Sinki (सिन्की) is a Nepali preserved fermented vegetable, similar to gundruk. Gundruk is prepared from leafy vegetables but sinki is prepared from radish tap roots.

To make this generations-old indigenous dish, aged radish slivers are pressed into a hole lined with bamboo and straw, then coffined by a cover of vegetation, rocks, wood and, finally, mud. After a month of bacterial curing, the resulting preserved vegetable is dried in the sun and stored to last a few years or more.

==Processing and preparation==
The process making sinki starts by allowing the radishes to wilt for a few days. Then the leafy tops are cut off and the radish tap-root sections are shredded. If there is a large amount of radishes to process, rather than shredding by hand, a dhiki is usually used to break them up. If the sinki will be made into a pickle after fermentation, instead of shredding, the radish is just cut up. Meanwhile, a 2– to 3–foot (0.6– to 0.9-metre) hole is dug, and a small fire is built at the bottom just before the storage period begins to warm it up.

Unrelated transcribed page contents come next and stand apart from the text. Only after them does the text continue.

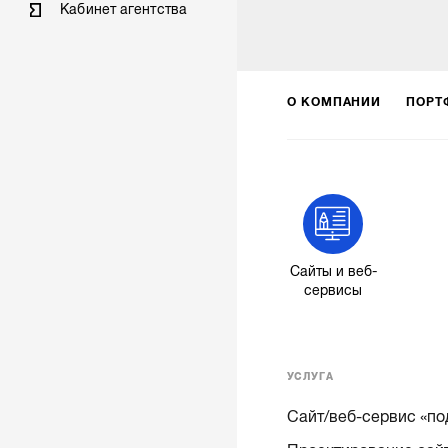
Кабинет агентства
О КОМПАНИИ
ПОРТ
Сайты и веб-
сервисы
УСЛУГА
Сайт/веб-сервис «по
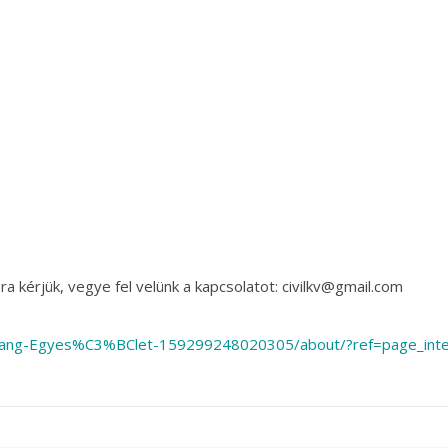
a kérjük, vegye fel velünk a kapcsolatot: civilkv@gmail.com
pang-Egyes%C3%BClet-159299248020305/about/?ref=page_inte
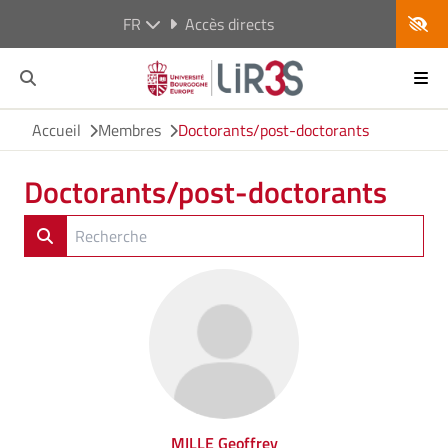
FR
Accès directs
Accueil
Membres
Doctorants/post-doctorants
Doctorants/post-doctorants
MILLE Geoffrey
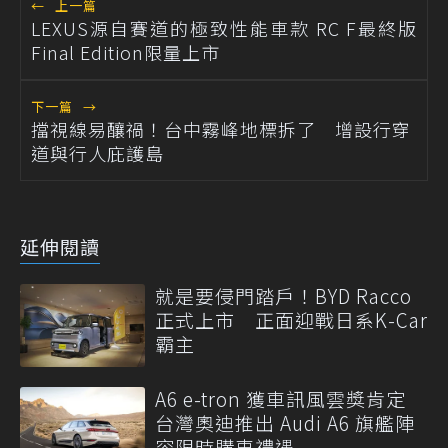
←
上一篇
LEXUS源自賽道的極致性能車款 RC F最終版
Final Edition限量上市
下一篇
→
擋視線易釀禍！台中霧峰地標拆了 增設行穿
道與行人庇護島
延伸閱讀
就是要侵門踏戶！BYD Racco
正式上市 正面迎戰日系K-Car
霸主
A6 e-tron 獲車訊風雲獎肯定
台灣奧迪推出 Audi A6 旗艦陣
容限時購車禮遇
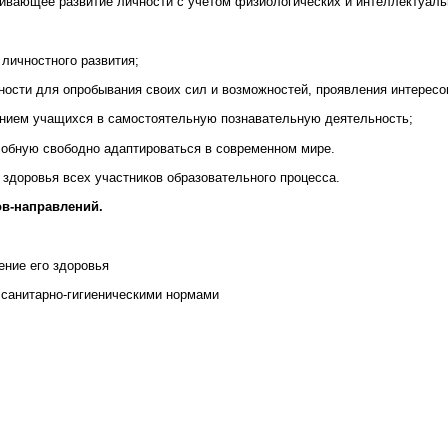
ивающее развитие личности с учетом физиологических и интеллектуаль
личностного развития;
ости для опробывания своих сил и возможностей, проявления интересов
ением учащихся в самостоятельную познавательную деятельность;
обную свободно адаптироваться в современном мире.
здоровья всех участников образовательного процесса.
ов-направлений.
ение его здоровья
 санитарно-гигиеническими нормами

After the hole is hot enough, the fire is extinguished and the bottom is lined with bamboo and straw. On top of this goes the radishes, which are then pressed down firmly with more vegetation, boards, rocks and mud to create a mostly air-tight barrier. It takes twenty to thirty days for the sinki to properly ferment by a series of lactic acids. Then finally, before it can be eaten, the sinki is dried in the sun.

==Consumption==
A common dish that utilizes sinki is a simple soup made by first soaking the fermented radishes in water for about 10 minutes, while chopped vegetables like onion, tomato and chili peppers are sauteed in oil with the strained radish slivers, with just a little salt and turmeric powder. This soup, which is commonly served with white rice, is made by adding water and cooking the vegetables for another 10 minutes until all the ingredients are fully tender.

Sinki is also consumed as a pickle. To prepare the pickle, the sinki is not dried. Instead it is directly mixed with spices and bottled.

== Benefits ==
Sinki is considered good for digestion and helps to cure diarrhea and stomach pains.